Precisely not: why we have become too precise for our own good

I think it started with commercial weather forecasters using modern numerical forecasting models, but it all goes back to the slide rule.

Before the general availability of calculators, there were two ways of performing day-to-day engineering and scientific calculations: using a slide rule, or log tables. The latter were printed in thin books of mathematical tables, found in many a pocket, and at every desk. The underlying maths is moderately complicated, and long defunct, but involved adding logarithms as an elegantly simple arithmetical route to determine the results of multiplication.

sliderule
Multiplication using a slide rule, photo by Jean-Jacques Milan, via Wikimedia Commons.

Slide rules were even more cabalistic. Armed with a hybrid sandwich of specially calibrated rulers, the adept user could set one scale against another (by sliding the middle section of the rule), and read off the product of two numbers. Until calculators found their way into the pockets of engineers and scientists, in the early 1970s, it was the white magic wand of the slide rule which set them apart as members of a priestly cult.

Log tables and slide rules had inherent imprecision, so those who calculated learned how to present their results with an appropriate precision.
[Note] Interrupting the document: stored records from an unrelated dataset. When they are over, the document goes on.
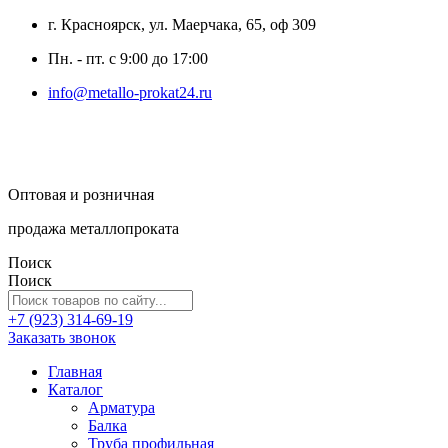
г. Красноярск, ул. Маерчака, 65, оф 309
Пн. - пт. с 9:00 до 17:00
info@metallo-prokat24.ru
Оптовая и розничная
продажа металлопроката
Поиск
Поиск
+7 (923) 314-69-19
Заказать звонок
Главная
Каталог
Арматура
Балка
Труба профильная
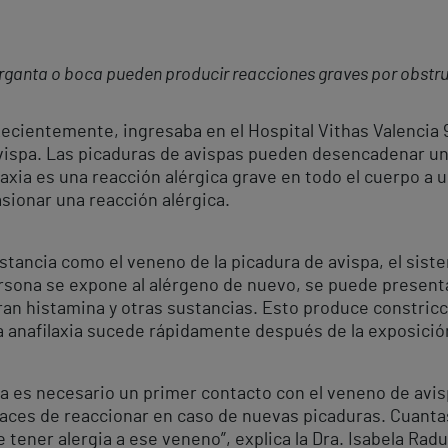
arganta o boca pueden producir reacciones graves por obstruc
ecientemente, ingresaba en el Hospital Vithas Valencia 
vispa. Las picaduras de avispas pueden desencadenar un 
laxia es una reacción alérgica grave en todo el cuerpo a
sionar una reacción alérgica.
tancia como el veneno de la picadura de avispa, el sist
ersona se expone al alérgeno de nuevo, se puede presenta
an histamina y otras sustancias. Esto produce constricció
a anafilaxia sucede rápidamente después de la exposició
a es necesario un primer contacto con el veneno de avisp
ces de reaccionar en caso de nuevas picaduras. Cuanta
 tener alergia a ese veneno”, explica la Dra. Isabela Radu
If the result of a calculation was, say, 4.136, then it might be expressed at “just over four”. If it was critical whether it was closer to 4.1 than 4.2, then we might have said “about 4.1”. We knew that the last couple of digits were in doubt because of the error of our approximate method of computation.
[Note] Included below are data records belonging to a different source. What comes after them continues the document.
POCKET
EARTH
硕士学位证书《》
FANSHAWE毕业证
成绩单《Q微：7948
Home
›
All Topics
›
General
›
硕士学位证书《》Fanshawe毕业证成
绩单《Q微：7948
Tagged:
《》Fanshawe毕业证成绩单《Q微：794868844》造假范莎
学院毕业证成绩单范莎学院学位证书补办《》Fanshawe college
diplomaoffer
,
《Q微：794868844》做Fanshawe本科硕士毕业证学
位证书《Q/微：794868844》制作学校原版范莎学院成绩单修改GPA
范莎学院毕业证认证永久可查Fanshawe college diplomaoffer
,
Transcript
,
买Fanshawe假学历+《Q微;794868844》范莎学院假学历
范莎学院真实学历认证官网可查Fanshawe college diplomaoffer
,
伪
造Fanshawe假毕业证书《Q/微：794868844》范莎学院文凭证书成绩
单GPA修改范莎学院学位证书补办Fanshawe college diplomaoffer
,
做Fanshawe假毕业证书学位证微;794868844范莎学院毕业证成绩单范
Digital computers changed that, in people’s minds at least. For most users, particularly of spreadsheets, the results shown are completely accurate and perfectly precise. When by chance the result is shown as 3.999 instead of 4.0, users complain that the spreadsheet isn’t accurate, and confusion starts to take hold.
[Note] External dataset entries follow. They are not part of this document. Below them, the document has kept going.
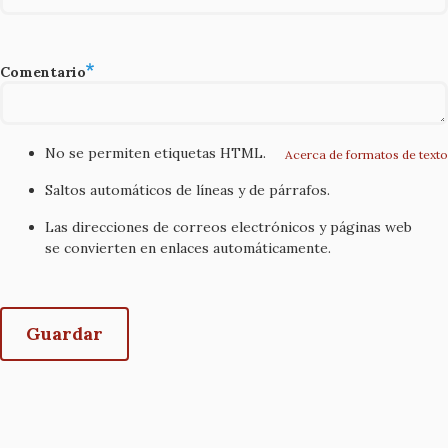
Comentario
No se permiten etiquetas HTML.
Acerca de formatos de texto
Saltos automáticos de líneas y de párrafos.
Las direcciones de correos electrónicos y páginas web
se convierten en enlaces automáticamente.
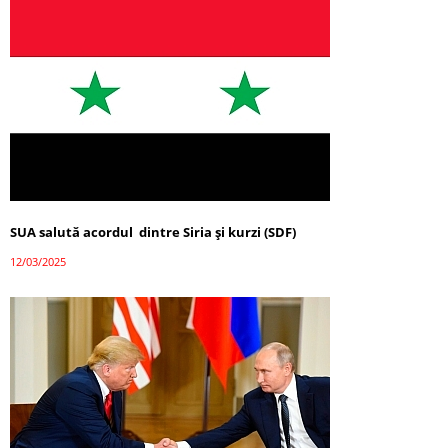
SUA salută acordul dintre Siria și kurzi (SDF)
12/03/2025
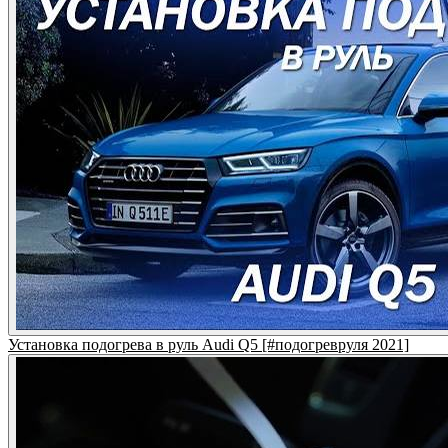
Установка подогрева в руль Audi Q5 [#подогревруля 2021]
Little do they realise that many floating point numbers cannot be represented exactly in binary form, and the small approximations which result can accumulate, causing this sort of effect. Digital isn’t really as precise as we might think, although software engineers like to conceal those small lapses in superficial perfection as much as possible.

So it is with the weather. We all know, from long and bitter experience, that a 64% chance of rain means that we could get sunburned or soaked. Yet none of us seems to question whether there is any meaningful difference between a 64% chance and one of 62%, or why it would not be better just to say 60%, in round figures. The computer said 64%, so that is what is expressed.

We have also lost common expressions which no longer sound so precise: why say “100% chance” when we mean a certainty, “50%” when we mean half, and so on? The influence of digital precision has run deep into our turns of phrase.

So when, this afternoon, a weather forecasting app said that in 10 minutes it would rain for 10 minutes, but at the same time there was a 43% chance of rain over the next hour, the numerical conflicts should have been better resolved. In reality, what it should have said was that there was a roughly even chance of it drizzling in the next hour or so.

It all comes back to being honest about our statistical confidence. The good meteorologist has a pretty good idea of the confidence that they place in a forecast. But they are not allowed to temper their expressed over-precision: it seems we expect the impossibly precise, and then blame them when it does not happen like that.

This reaches the heights of absurdity when we discuss the results of opinion polls. Typically they are conducted on minuscule samples, then extended over huge populations. Good statisticians know well their confidence limits, which are usually much wider than the small trends which commentators single out, and debate to exhaustion.

We cannot, and should not try to, wind the clock back to the heyday of the slide rule in the 1950s and 60s. But we do need to be much more appreciative of uncertainty, and ensure that our precision is appropriate to likely error. Anyone for a swift 50.2% down the pub, then?